Figure 7. β1-integrins orient polarity via an endocytic mechanism

(a) Confocal images of monolayer ICR MECs (i) untreated or pre-treated for 1 h with (ii) MitMAB or (iii) dynasore prior to 6 h BM-overlay. Blocking dynamin prevented ZO1-internalization by the BM-overlay. Note that dynamin inhibition by itself slightly reduced apical tight junctions compared to untreated controls, possibly as a result of decreased vesicle budding from the Golgi , but no further loss occurred in response to the BM-overlay. Bar: 8μm. (b) MECs infected with adenoviruses expressing TetR alone, TetR + K44A-dynamin1 or TetR + K44A-dynamin2, then cultured in 3D on BM-matrix. DN-dynamin prevented relocation of aPKC to the internal luminal surface and polarization of acini. Note that these acini resemble day 1 of the developmental time course (cf Fig. 3a) Bar: 10μm. (c) MECs infected with adenoviruses expressing TetR alone, TetR + S34NRab5a and then cultured in 3D on BM-matrix. DN-Rab5a prevented relocation of aPKC to the internal luminal surface and polarization of acini. Bar: 10μm. (d) Left panels: confluent monolayers of WT MECs displayed apical tight junctions (ZO1) and basolateral β1-integrin. (i) Z-section (ii, iii) confocal view. Right panels: BM-overlay induced ZO1 disruption in WT but not β1-KO MECs. Confocal plan views were merged from the top and middle to show both ZO1 and nuclei. Bar: 8μm (e) Surface biotinylation of cells followed by 6 h BM-overlay then blotting of endocytosed Claudin 7. i) (1-5) Monolayer controls, (6,7) BM-overlay. (1,2) Efficiency of biotin stripping from the surface at 4°C: (1) unstripped, and (2) stripped monolayers. (3-7) To induce endocytosis, cells were switched to 37°C after biotin labelling: (3) no biotin, (4) monolayer, (5) monolayer +4OHT, (6) BM-overlay, (7) BM-overlay +4OHT. ii) ImageJ64 quantification of endocytosed Claudin7 immunoblots. Histogram represents mean values +/− s.e.m for error bars of n=3 experiments. Note that BM-overlay increased Claudin 7 endocytosis (cf 4,6), which was prevented by β1-integrin deletion (cf 6,7). See also Supplementary Figs 7, 8.

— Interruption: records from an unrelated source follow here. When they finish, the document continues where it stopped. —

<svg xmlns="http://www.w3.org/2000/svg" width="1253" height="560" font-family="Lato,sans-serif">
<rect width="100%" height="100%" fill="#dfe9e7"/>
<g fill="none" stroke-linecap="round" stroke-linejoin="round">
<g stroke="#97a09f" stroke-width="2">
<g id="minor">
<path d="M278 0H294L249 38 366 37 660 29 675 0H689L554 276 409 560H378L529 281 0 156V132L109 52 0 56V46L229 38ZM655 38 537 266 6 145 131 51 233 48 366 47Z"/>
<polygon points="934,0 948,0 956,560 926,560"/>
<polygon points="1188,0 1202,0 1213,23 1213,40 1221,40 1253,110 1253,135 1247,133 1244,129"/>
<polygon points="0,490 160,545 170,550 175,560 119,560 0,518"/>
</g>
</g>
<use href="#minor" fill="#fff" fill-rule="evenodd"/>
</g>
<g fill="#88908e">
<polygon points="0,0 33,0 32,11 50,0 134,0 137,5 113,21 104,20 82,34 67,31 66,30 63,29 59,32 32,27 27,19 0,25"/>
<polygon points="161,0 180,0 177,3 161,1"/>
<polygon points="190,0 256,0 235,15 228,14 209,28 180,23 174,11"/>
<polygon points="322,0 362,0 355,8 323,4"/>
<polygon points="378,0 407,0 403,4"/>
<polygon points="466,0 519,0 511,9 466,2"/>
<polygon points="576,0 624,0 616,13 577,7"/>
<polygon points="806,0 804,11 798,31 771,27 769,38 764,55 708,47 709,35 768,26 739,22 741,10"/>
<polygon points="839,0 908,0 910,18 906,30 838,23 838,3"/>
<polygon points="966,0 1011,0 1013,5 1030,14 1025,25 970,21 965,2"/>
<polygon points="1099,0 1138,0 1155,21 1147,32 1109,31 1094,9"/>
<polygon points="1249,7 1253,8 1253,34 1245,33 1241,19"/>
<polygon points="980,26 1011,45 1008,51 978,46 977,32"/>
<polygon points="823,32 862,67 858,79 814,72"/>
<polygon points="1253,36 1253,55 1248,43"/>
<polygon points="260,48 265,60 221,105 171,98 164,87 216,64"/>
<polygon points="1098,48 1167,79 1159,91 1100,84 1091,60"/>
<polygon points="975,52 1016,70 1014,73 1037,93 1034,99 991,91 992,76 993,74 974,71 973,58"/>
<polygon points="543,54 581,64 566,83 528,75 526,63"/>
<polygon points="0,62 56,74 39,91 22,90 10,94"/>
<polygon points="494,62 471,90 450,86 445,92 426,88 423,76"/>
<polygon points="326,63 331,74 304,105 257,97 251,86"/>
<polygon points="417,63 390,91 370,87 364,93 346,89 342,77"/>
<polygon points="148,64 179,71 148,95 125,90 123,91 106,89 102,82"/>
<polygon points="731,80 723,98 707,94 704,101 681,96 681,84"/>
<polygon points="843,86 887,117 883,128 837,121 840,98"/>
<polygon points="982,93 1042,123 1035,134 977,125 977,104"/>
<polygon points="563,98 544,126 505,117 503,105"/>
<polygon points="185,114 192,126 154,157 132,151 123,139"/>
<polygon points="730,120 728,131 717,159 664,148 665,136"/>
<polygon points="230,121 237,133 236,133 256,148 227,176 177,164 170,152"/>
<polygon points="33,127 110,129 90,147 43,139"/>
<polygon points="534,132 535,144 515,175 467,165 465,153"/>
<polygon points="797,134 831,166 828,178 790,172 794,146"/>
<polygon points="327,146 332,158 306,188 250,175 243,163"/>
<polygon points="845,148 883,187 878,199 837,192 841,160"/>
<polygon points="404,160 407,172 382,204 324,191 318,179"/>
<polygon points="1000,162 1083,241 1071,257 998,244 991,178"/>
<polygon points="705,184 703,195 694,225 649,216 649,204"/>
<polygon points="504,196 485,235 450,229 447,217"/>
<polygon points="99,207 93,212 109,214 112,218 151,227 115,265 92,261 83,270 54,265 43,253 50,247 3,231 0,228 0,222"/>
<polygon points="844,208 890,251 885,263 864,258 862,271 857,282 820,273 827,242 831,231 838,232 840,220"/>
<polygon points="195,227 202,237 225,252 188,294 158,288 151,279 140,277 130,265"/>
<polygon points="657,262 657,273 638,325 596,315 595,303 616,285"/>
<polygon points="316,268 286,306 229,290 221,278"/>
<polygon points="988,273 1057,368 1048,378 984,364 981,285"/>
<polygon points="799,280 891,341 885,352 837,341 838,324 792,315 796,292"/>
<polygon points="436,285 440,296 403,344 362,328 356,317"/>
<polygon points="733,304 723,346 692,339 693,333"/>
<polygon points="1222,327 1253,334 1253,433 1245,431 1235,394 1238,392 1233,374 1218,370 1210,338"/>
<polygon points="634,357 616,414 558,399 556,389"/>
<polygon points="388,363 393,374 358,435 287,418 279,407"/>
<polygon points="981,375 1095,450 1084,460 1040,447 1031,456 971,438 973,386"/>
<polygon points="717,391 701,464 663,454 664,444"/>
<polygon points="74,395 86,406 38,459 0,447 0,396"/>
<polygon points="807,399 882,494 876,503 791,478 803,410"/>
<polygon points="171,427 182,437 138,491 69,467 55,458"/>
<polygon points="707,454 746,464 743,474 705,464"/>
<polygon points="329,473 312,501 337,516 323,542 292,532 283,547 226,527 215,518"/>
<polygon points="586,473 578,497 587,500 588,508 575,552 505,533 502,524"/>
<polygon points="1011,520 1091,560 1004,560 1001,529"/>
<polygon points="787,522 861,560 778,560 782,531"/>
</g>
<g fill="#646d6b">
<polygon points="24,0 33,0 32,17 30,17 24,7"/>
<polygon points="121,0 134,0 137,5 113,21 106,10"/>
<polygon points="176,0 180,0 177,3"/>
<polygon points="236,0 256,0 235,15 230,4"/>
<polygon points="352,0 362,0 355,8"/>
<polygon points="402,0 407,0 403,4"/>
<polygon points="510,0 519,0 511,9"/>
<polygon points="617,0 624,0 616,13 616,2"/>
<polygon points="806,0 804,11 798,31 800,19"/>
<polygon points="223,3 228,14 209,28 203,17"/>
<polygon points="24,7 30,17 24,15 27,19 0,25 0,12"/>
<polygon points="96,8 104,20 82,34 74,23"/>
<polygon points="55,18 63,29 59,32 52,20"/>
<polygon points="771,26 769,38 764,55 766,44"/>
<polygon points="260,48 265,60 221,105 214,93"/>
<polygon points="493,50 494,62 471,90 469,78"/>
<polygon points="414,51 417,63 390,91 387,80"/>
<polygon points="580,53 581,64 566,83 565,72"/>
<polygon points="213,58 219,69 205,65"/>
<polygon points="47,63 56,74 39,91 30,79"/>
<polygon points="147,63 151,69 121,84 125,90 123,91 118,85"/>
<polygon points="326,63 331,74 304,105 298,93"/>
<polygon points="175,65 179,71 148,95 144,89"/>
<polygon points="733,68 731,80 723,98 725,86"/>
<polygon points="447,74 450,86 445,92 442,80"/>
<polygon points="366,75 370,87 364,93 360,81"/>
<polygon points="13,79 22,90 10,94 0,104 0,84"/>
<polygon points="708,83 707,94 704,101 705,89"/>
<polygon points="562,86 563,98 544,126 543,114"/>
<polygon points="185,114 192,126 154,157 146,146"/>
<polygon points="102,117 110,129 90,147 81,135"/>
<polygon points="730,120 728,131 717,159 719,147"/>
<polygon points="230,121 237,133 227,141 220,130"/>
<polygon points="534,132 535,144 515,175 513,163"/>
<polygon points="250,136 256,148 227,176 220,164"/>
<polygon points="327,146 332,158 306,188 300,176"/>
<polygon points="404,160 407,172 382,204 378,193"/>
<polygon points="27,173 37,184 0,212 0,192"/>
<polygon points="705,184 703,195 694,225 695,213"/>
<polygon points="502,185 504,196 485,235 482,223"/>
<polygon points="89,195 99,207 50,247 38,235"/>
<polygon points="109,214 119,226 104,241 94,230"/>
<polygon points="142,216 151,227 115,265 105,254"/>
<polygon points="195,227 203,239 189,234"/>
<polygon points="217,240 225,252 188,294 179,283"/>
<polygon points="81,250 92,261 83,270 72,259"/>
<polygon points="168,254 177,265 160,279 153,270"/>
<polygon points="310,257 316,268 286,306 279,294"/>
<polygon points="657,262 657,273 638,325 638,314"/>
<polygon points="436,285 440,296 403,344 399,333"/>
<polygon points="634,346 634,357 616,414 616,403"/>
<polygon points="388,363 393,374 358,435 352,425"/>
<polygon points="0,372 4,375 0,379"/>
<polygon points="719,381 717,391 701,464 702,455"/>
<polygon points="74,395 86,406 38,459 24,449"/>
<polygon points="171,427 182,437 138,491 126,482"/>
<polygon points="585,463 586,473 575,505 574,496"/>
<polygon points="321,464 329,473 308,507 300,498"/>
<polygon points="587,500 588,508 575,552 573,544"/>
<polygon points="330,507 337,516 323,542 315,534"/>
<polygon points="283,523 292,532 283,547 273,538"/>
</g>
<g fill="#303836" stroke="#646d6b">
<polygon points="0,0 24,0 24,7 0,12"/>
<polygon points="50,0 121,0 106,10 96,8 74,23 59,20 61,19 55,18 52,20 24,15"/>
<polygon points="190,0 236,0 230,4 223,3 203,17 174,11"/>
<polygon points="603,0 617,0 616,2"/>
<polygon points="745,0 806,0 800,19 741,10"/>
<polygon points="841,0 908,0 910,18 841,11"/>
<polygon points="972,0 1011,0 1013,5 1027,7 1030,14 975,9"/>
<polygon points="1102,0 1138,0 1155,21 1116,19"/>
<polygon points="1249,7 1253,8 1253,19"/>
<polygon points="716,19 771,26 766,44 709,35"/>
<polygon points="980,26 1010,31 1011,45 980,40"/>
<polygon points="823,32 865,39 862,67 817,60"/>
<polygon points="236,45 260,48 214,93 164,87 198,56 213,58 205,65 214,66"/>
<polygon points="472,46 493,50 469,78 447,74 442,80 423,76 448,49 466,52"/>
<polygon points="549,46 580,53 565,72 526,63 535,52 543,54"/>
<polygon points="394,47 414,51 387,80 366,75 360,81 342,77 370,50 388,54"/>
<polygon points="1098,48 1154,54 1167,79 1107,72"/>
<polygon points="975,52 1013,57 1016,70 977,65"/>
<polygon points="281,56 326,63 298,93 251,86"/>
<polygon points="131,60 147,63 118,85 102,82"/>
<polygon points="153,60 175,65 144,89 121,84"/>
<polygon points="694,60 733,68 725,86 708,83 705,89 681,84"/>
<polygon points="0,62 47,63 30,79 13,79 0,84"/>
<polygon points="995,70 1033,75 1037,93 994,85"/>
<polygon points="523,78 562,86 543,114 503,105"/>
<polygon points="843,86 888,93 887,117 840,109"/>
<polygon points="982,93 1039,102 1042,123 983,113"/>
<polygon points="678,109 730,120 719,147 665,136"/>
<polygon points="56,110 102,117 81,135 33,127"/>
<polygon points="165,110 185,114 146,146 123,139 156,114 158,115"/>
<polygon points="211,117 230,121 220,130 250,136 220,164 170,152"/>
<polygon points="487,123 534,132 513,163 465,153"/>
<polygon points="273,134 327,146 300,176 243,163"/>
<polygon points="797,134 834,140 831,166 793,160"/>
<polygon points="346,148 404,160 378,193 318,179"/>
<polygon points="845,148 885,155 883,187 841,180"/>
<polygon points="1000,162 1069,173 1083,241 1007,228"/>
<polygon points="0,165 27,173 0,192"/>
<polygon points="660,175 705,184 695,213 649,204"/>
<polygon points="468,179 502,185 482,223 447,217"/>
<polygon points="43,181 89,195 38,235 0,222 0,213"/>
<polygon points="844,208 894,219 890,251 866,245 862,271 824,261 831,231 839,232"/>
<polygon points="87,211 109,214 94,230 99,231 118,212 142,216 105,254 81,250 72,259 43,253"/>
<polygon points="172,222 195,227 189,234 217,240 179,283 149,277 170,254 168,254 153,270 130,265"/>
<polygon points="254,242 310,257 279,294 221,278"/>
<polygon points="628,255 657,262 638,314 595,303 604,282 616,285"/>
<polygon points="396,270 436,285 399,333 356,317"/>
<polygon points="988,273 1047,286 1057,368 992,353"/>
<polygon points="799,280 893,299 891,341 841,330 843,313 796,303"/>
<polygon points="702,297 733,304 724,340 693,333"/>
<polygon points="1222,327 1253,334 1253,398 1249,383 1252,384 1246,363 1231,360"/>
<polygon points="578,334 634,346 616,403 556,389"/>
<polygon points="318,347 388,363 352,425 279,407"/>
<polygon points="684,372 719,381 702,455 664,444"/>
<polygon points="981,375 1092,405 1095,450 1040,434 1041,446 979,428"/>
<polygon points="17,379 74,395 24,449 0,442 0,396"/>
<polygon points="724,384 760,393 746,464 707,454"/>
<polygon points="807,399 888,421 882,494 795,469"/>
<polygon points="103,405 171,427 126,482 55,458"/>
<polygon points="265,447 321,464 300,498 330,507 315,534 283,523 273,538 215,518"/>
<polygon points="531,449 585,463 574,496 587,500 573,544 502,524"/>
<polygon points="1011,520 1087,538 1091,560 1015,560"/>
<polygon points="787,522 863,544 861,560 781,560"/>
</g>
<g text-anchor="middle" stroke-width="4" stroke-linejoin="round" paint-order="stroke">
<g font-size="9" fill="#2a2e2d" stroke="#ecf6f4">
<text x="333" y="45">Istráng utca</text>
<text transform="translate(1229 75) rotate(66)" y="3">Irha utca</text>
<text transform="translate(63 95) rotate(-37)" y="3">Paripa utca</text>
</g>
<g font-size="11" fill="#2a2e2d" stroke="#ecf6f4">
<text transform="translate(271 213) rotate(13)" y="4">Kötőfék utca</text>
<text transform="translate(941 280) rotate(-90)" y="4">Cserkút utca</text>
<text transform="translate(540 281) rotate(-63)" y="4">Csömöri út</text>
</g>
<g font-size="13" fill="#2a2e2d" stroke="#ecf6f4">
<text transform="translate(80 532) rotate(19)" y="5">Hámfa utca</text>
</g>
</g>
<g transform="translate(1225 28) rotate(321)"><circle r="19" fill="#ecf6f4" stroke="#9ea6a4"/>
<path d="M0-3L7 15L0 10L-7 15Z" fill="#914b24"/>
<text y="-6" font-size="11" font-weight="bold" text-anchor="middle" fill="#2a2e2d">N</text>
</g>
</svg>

Figure 8. β1 integrin signalling specifies the orientation and maintenance of epithelial polarity and the formation of lumens

(a) β1-integrin was ablated in MECs after acini had polarized and developed lumens. Note the inversion of polarity detected by (i) TRITC phalloidin and (ii) aPKC. Bar: 10 μm. (b) Temporal sequence of how BM-integrin engagement remodel a neo-basolateral surface. i) Initially, cells are unpolarized with fragmented Golgi and apical markers at the membrane. ii) Engagement of β1-integrins with the BM first recruits ILK to instruct the orientation of polarity. Integrin/ILK then polarize MTs along the apico-basal axis by interacting with their plus ends followed by endocytosis of apical components from this surface. iii) Integrins/ ILK regulate internal cell polarity by positioning the Golgi apparatus sub-apically which further aids polarized trafficking to the membrane. A new apical face is established on the membrane opposing the BM, which subsequently leads to lumen formation.